Data excerpts
* * *
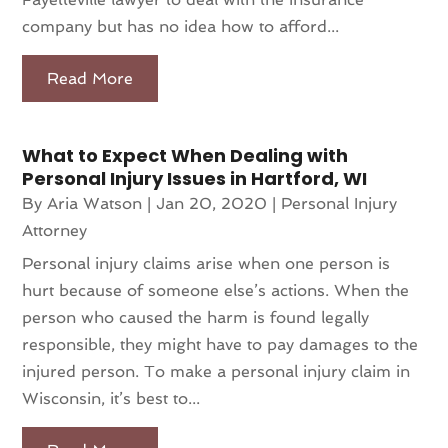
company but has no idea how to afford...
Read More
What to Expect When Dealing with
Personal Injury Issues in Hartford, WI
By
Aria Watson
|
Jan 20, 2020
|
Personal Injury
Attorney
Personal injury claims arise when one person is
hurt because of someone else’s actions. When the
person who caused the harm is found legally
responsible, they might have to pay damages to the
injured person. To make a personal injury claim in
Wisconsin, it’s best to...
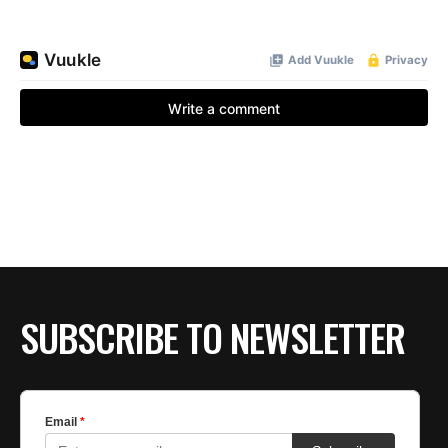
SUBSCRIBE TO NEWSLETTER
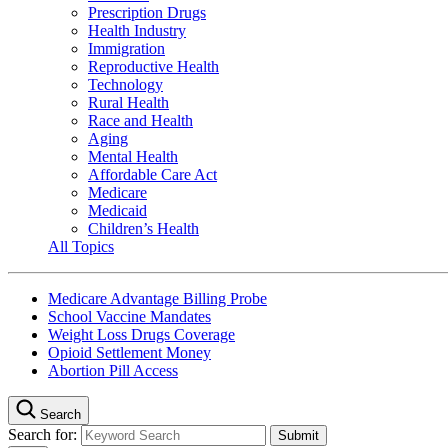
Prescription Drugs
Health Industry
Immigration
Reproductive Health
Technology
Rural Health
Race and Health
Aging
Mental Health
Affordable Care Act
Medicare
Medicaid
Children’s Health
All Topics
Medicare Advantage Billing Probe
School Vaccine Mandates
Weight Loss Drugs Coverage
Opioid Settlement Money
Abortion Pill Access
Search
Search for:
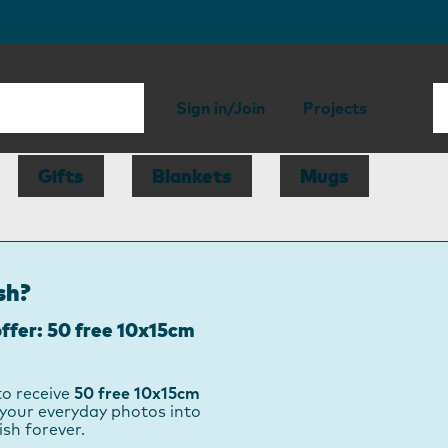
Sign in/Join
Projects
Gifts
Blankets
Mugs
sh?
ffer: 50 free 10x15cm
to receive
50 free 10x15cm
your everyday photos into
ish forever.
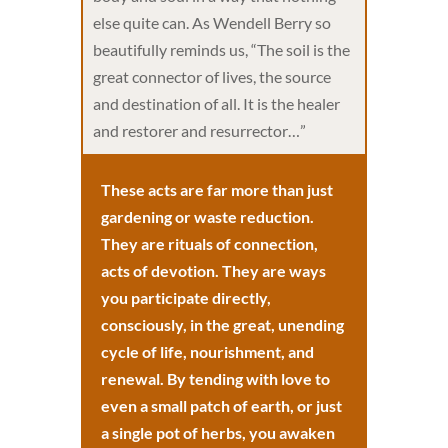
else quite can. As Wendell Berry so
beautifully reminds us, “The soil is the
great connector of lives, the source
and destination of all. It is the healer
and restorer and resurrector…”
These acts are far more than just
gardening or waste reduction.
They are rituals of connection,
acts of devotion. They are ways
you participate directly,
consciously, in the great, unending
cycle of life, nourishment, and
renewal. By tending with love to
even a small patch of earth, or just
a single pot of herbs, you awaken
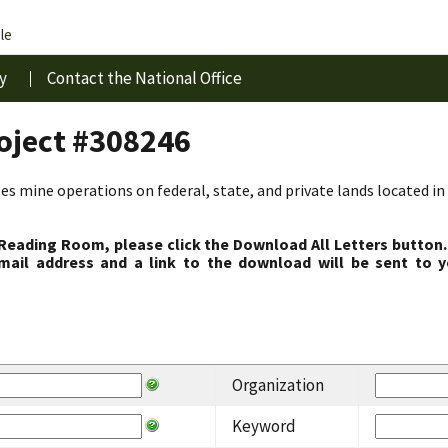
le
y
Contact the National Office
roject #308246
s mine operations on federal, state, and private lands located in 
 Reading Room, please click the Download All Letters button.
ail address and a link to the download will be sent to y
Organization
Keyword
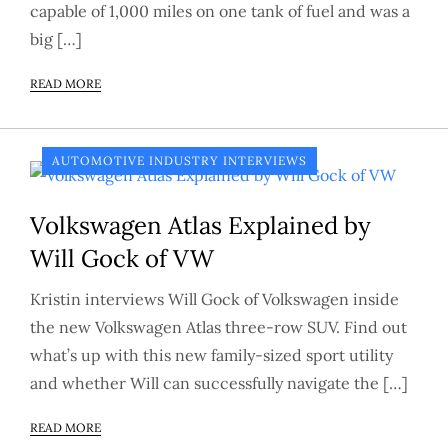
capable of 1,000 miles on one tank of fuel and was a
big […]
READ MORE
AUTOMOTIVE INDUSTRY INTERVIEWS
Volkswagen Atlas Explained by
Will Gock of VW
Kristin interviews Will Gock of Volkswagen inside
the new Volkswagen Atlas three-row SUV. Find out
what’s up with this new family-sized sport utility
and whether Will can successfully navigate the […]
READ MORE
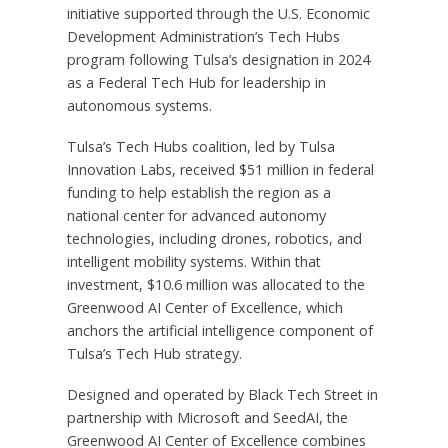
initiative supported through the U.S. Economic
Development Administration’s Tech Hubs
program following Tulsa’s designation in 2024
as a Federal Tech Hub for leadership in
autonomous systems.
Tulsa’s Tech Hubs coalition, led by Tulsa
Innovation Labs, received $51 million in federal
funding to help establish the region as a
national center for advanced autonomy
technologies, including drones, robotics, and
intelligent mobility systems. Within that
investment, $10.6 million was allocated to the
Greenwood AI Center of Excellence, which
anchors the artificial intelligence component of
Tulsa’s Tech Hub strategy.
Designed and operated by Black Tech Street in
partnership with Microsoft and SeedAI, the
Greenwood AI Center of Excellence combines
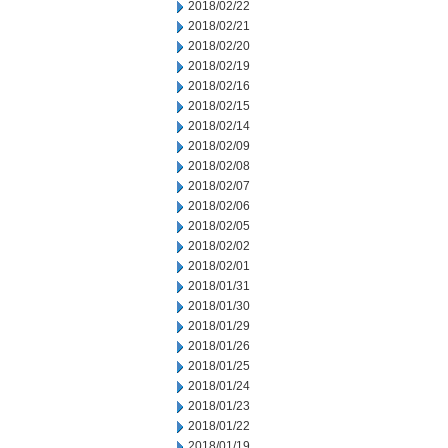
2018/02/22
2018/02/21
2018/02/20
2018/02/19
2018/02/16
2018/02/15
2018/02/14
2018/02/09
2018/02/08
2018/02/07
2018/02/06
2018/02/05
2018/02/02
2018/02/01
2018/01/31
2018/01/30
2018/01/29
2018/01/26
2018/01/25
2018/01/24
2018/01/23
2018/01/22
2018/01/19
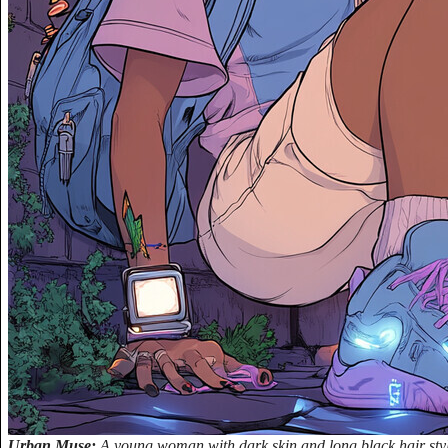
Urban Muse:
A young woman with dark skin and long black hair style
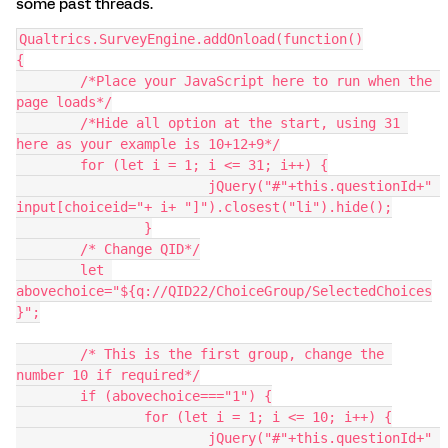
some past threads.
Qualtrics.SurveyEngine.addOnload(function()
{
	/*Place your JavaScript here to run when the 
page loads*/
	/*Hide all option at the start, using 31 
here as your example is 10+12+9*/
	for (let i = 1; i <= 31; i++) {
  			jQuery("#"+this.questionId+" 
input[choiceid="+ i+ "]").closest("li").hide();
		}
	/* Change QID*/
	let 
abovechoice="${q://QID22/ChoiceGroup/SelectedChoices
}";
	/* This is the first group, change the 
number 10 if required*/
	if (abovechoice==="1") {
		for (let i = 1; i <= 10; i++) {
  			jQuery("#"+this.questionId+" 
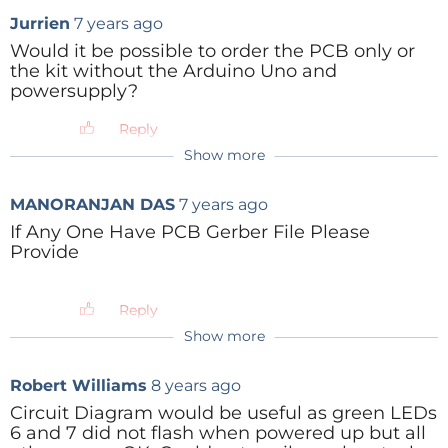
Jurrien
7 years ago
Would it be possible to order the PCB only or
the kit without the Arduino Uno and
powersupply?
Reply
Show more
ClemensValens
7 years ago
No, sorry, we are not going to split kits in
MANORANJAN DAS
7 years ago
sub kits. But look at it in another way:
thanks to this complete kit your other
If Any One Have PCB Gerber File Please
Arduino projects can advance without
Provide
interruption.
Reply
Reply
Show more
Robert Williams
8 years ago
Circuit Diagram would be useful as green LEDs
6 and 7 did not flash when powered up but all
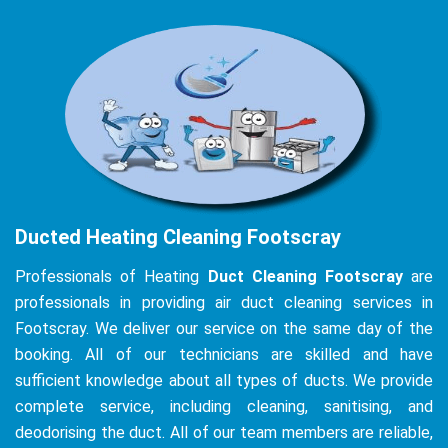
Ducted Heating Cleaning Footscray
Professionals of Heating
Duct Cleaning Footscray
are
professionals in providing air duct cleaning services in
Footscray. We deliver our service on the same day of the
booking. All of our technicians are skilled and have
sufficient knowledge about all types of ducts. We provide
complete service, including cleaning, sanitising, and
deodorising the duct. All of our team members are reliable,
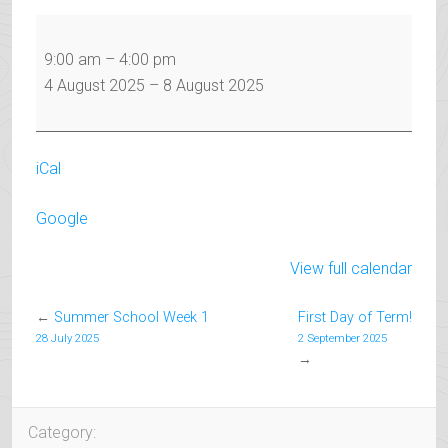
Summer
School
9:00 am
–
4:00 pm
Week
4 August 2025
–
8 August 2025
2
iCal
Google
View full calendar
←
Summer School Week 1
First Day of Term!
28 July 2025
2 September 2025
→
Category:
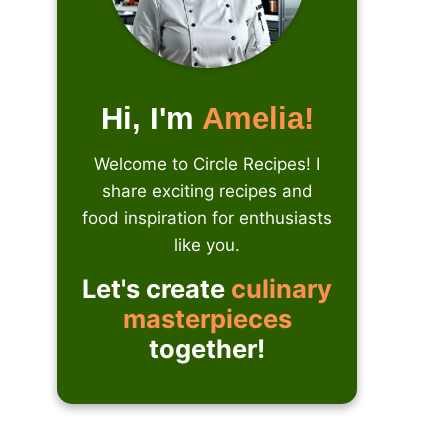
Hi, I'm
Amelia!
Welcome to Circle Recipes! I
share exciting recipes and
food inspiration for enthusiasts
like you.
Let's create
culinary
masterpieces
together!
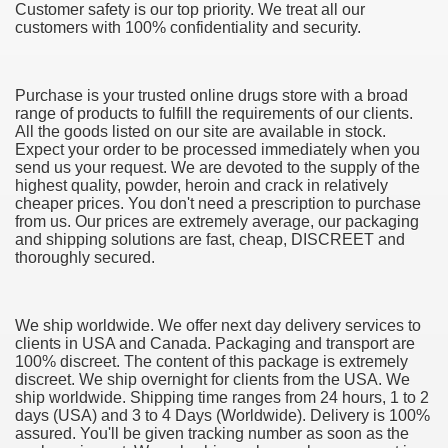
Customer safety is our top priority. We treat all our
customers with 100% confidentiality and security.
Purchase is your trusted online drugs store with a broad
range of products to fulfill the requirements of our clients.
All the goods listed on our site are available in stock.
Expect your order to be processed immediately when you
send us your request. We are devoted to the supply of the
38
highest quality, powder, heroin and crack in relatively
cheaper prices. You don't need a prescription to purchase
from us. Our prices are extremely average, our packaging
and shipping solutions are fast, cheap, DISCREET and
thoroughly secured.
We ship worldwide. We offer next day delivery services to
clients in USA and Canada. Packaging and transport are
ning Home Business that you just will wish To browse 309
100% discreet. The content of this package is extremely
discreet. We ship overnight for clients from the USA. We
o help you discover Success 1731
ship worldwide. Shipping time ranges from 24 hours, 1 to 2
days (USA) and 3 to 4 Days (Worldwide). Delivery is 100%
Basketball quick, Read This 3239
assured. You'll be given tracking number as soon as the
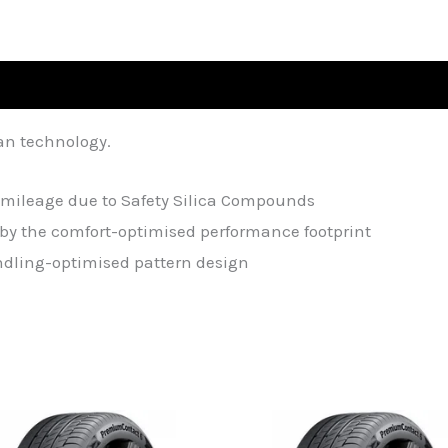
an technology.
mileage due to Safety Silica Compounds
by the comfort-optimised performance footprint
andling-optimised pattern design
* * *
Only one thing belongs in the answer: the number of lines of the data that contain the string "prices".

> **Written reply**
2